McGinnis: Detroit Film Theatre presents nominated short subjectsWritten by Jeff McGinnis | | email@example.com
The first dog ever created meets the first man ever created. A man thinking of suicide is asked to babysit his niece. An aging concert pianist searches for his wife. Maggie Simpson — yes, that Maggie Simpson — is forced to survive a stay at the Ayn Rand School for Tots.
It’s safe to say that the nominees for Best Animated and Live Action Short Film at this year’s Academy Awards are somewhat eclectic in subject matter. And area film fans will have the chance to experience them all at the Detroit Film Theatre (DFT) before the Feb. 24 Oscar ceremony.
Continuing a tradition that began in 2006, the DFT — part of the Detroit Institute of Arts (DIA) — will present all 10 films nominated in both categories in a one-night program every weekend, through Feb. 17. Elliot Wilhelm, the film curator of the DIA, said in an interview with Toledo Free Press Star, said that the event is consistently one of the theater’s most popular, regularly selling out.
“The program does well all around the country. But one of the things that seems to be most appealing to Detroiters is that we present it all in one big program, rather than dividing the live action and animation into two separate performances. In most cities, you have to buy a ticket to go to either one or the other, and two tickets if you want to see both. But we feel that people want to make an evening of it, or day of it,” Wilhelm said.
But for true Oscar completists, at least one more trip will be required. This year, for the first time, the DFT will be showing all five nominees in the Best Documentary Short category, as well, in a one-time performance on Thursday, Feb. 21 at 8 p.m.

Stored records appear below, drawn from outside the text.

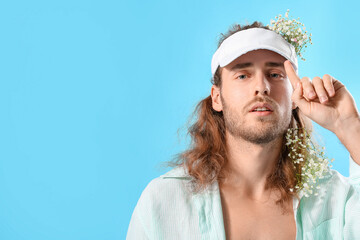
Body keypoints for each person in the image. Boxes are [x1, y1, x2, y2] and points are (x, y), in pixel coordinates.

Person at [126, 16, 360, 240]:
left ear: (294, 97)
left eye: (275, 74)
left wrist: (351, 128)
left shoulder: (336, 199)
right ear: (217, 98)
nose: (262, 86)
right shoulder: (163, 202)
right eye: (243, 75)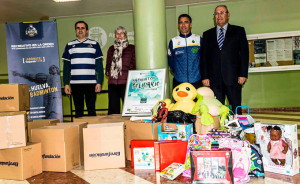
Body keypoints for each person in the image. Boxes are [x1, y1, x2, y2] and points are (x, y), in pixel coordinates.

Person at [201, 5, 249, 114]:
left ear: (228, 15)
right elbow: (203, 57)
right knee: (216, 109)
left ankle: (237, 128)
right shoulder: (207, 34)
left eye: (222, 12)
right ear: (214, 17)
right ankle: (219, 129)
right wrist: (205, 76)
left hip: (234, 77)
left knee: (236, 107)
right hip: (214, 79)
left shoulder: (238, 31)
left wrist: (243, 74)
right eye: (216, 13)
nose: (219, 16)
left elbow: (244, 54)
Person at [63, 21, 103, 117]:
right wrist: (66, 84)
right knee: (78, 112)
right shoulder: (69, 45)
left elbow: (99, 66)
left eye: (82, 28)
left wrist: (99, 82)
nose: (80, 30)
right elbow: (66, 67)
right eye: (78, 28)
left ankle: (92, 132)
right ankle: (79, 131)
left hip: (91, 83)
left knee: (91, 110)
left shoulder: (94, 44)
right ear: (76, 31)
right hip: (75, 84)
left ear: (87, 31)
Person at [105, 26, 135, 114]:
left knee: (128, 108)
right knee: (113, 109)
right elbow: (108, 64)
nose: (119, 35)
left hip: (127, 82)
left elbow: (134, 64)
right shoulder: (111, 49)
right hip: (113, 83)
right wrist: (108, 72)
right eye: (117, 34)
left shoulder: (131, 48)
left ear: (125, 35)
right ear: (115, 35)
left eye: (121, 33)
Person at [168, 14, 202, 90]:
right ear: (178, 25)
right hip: (179, 81)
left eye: (186, 22)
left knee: (197, 102)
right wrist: (179, 73)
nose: (183, 25)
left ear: (190, 24)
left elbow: (203, 59)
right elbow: (171, 62)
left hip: (196, 80)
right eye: (180, 22)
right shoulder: (173, 41)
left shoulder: (198, 39)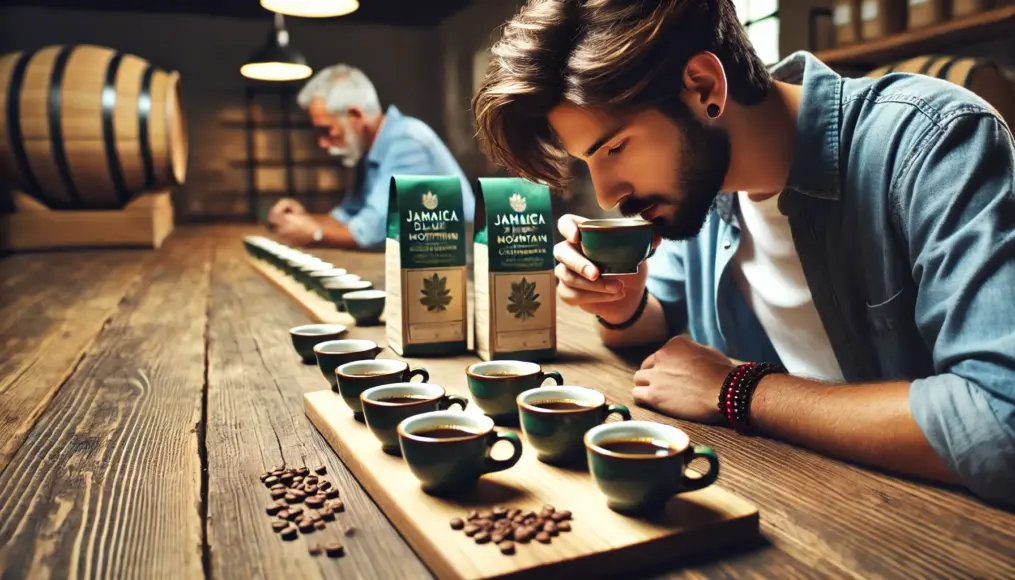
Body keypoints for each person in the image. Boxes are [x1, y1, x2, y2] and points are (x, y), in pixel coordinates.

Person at [472, 0, 1015, 506]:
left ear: (704, 86)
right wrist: (622, 304)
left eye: (614, 148)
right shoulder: (706, 186)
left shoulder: (932, 144)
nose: (609, 193)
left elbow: (998, 421)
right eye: (588, 161)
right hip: (770, 496)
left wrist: (737, 390)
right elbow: (661, 322)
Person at [268, 64, 475, 250]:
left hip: (461, 269)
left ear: (355, 115)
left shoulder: (408, 140)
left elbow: (371, 232)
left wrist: (315, 233)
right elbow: (347, 217)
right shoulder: (369, 151)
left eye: (326, 130)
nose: (322, 143)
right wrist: (301, 219)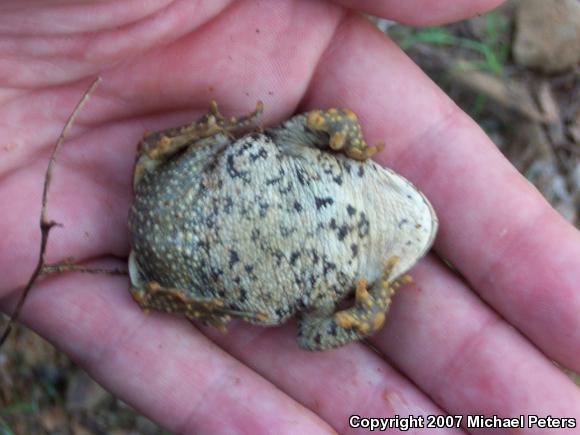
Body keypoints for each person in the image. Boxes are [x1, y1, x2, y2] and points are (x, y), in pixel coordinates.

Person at [1, 0, 579, 433]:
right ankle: (161, 293)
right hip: (176, 251)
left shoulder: (333, 161)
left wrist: (344, 139)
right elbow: (310, 335)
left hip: (172, 183)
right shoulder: (350, 287)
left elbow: (306, 125)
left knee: (252, 156)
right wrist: (364, 314)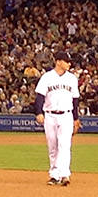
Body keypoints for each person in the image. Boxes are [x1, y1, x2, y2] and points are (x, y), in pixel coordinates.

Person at [35, 50, 81, 186]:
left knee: (65, 145)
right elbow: (39, 97)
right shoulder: (47, 77)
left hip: (66, 115)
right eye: (66, 61)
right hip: (50, 115)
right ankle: (54, 175)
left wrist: (76, 118)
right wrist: (38, 112)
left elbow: (75, 100)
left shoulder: (72, 78)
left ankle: (65, 174)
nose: (69, 63)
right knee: (53, 146)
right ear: (58, 62)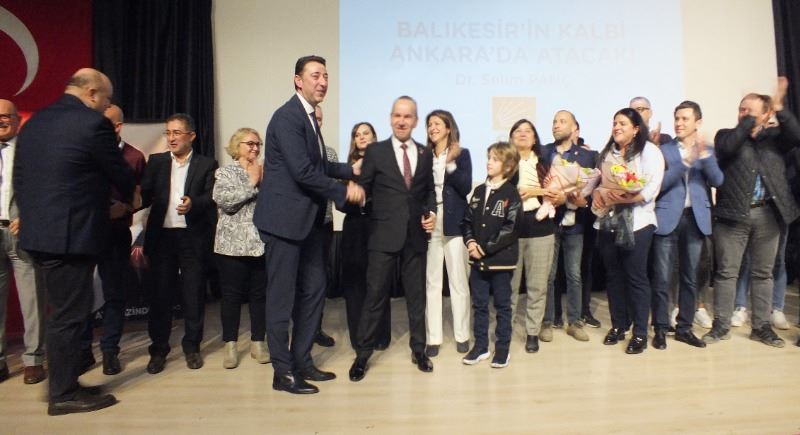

“One of the reasons we have to do that is, at a certain point, it simply becomes too long. The program with the live action shorts and the animated shorts, just this year with the 10 nominees, comes to about three hours. Which is eminently doable for an audience, particularly with a break in the middle. The documentary program this year, all by itself, runs close to four hours,” Wilhelm said.
“The thing is, you never really know what those running times are gonna be when you book the program, because we don’t know what’s gonna be nominated. But this year, the nominees in the documentary category just ended up being exceptionally long, whereas the nominees in the animation category are as short as two minutes this year.”
Another unknown is how popular the documentaries will be in comparison to their fictional counterparts. While the showing of the traditional shorts has consistently been one of the institute’s most popular events, Wilhelm noted how the performance of the docs is a bit of a gamble, though a measured one.
“Documentaries have been taken much more seriously and have been much more successful in terms of getting theatrical releases and doing well in the box office department than they have in decades past. So I absolutely have high hopes for that program.”
Wilhelm, who gets to screen all the nominees in advance, was ecstatic at the quality of the films being presented, though he declined to name any personal favorites. But one thing he will endorse without reservation is the experience of seeing the films again with a full house in his theater.
“Watching them again with the audience, they’re very different what it was than what I experienced when I was watching them alone. I may have a personal reaction to them, but then you realize how they work on an audience, and how each audience has a different personality — every night, every performance, of all the films we show, there’s a different response. It may be similar, but it’s always slightly different. And audiences are like a living thing, they do have personality.”
Indeed, in an era where more distribution options are open to filmmakers than ever before, one thing people often miss out on is the chance to see films with a crowd — which, naturally, is the movies’ natural habitat.
“If you’re watching films like this that do tend to get a real response from an audience — some of them are really funny, some of them are very poignant — but if you’re seeing these movies with a thousand other people, it’s a totally transformative thing, because the audience has personality. And it’s not like sitting there watching them on TV in your living room, and you may react one way and it’s all something you keep to yourself.
“It reminds you of the great days of moviegoing, and that there’s real joy in audiences coming together to see a movie,” Wilhelm said.